Analyste:
Sophie Roughol
Sa présence
discrète dans bien des concerts ou disques faisait espérer beaucoup de la
première réalisation en solo du luthiste Thomas Dunford: il s'y révèle en
artiste libre de toute école, et d'une franchise de ton audacieuse. Qu'on en
juge seulement par les rubatos dont il y a peu Dominique Visse imaginait des
Ayres de Dowland en duo dessus‑basse, luth (Eric Bellocq), et consort de
violes (Satirino, cf no 611). Pour le même Dowland, Thomas Dunford, pourtant
fils de deux violistes émérites, renonce au consort et revient à l'épure
d'une pratique domestique.

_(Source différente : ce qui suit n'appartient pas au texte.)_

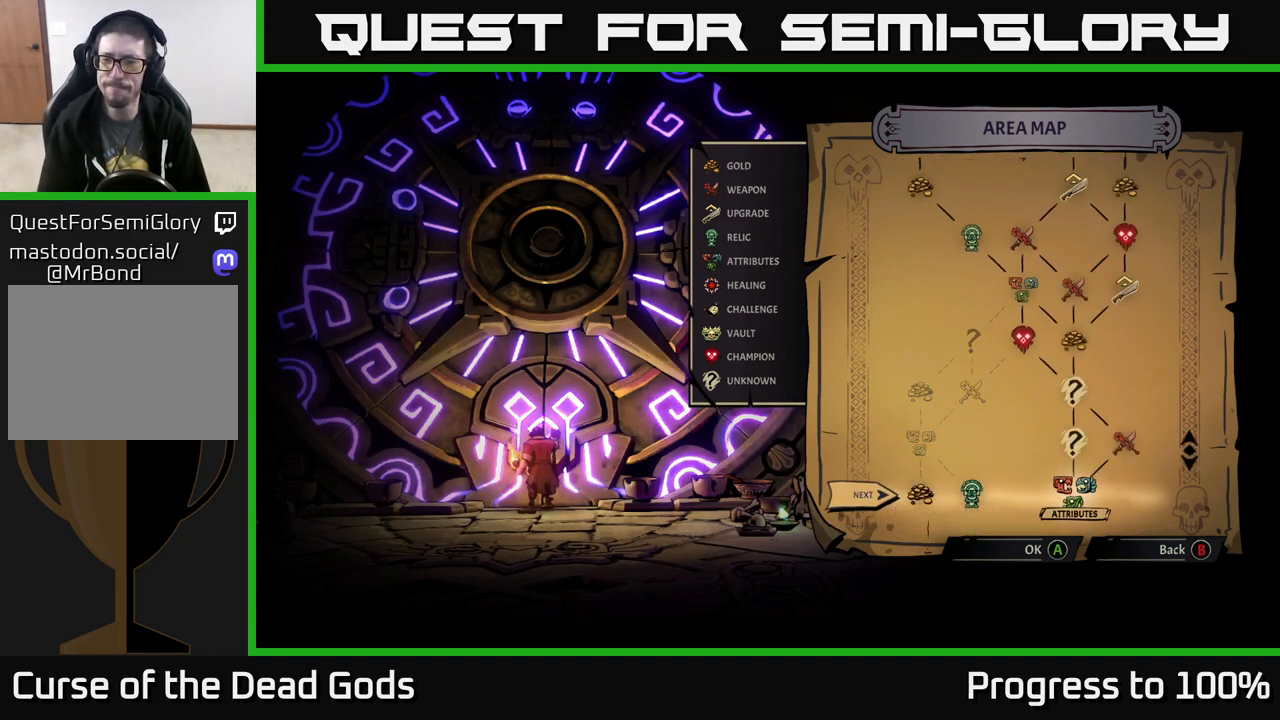
{"buttons": [], "left_stick": "center", "right_stick": "center", "events": [[317, "left_stick", "left"], [450, "left_stick", "center"]]}
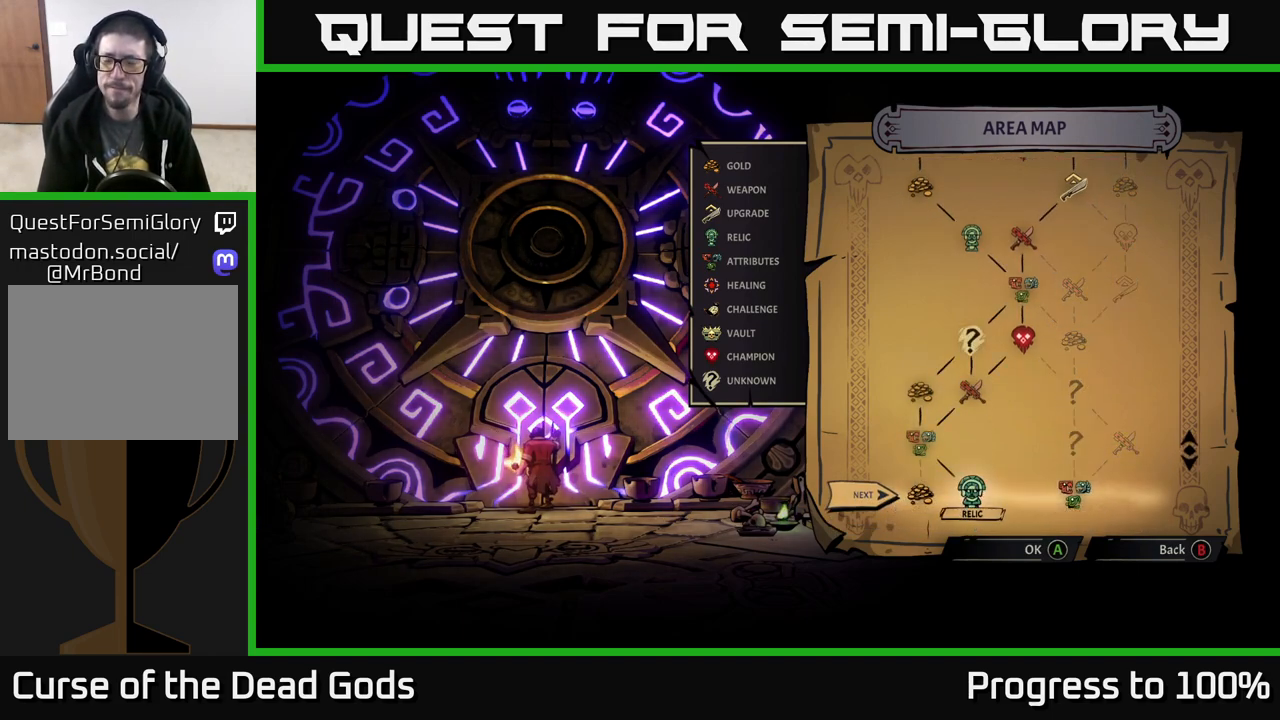
{"buttons": [], "left_stick": "center", "right_stick": "center", "events": [[33, "left_stick", "left"], [200, "left_stick", "center"]]}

Programme de tubes en différentes versions:
tutti à quatre voix pour le premier Livre (Come again, Can she
excuse et sa déclinaison instrumentale la gaillarde The Earl of
Essex, Go cristall teares, Now O now I needs must part
confronté à la Frog Gaillard), dessus et basse pour le second (I
saw my Lady weepe, Sorrow stay, Flow my teares et son
Lachrimae instrumental). Seul au luth, Dunford offre encore
l'emblématique Semper Dowland semper dolens. Le choc est dans la
matière et la manière, inédites: la chair du luth est dense, opulente,
oserions‑nous dire « méditerranéenne », dénuée de toute préciosité. Une
allure follement raffinée et sensuelle à la fois, qui rejoint l'exactitude
agogique (culminant dans Can she excuse) ancrée sur la fidélité au
rythme des vers, dans un espace entre les voix exactement défini par
l'ornementation. Ajoutons que Thomas Dunford a choisi les bons compagnons:
Ruby Hugues offre une subtilité lumineuse que bouscule parfois Aain Buet.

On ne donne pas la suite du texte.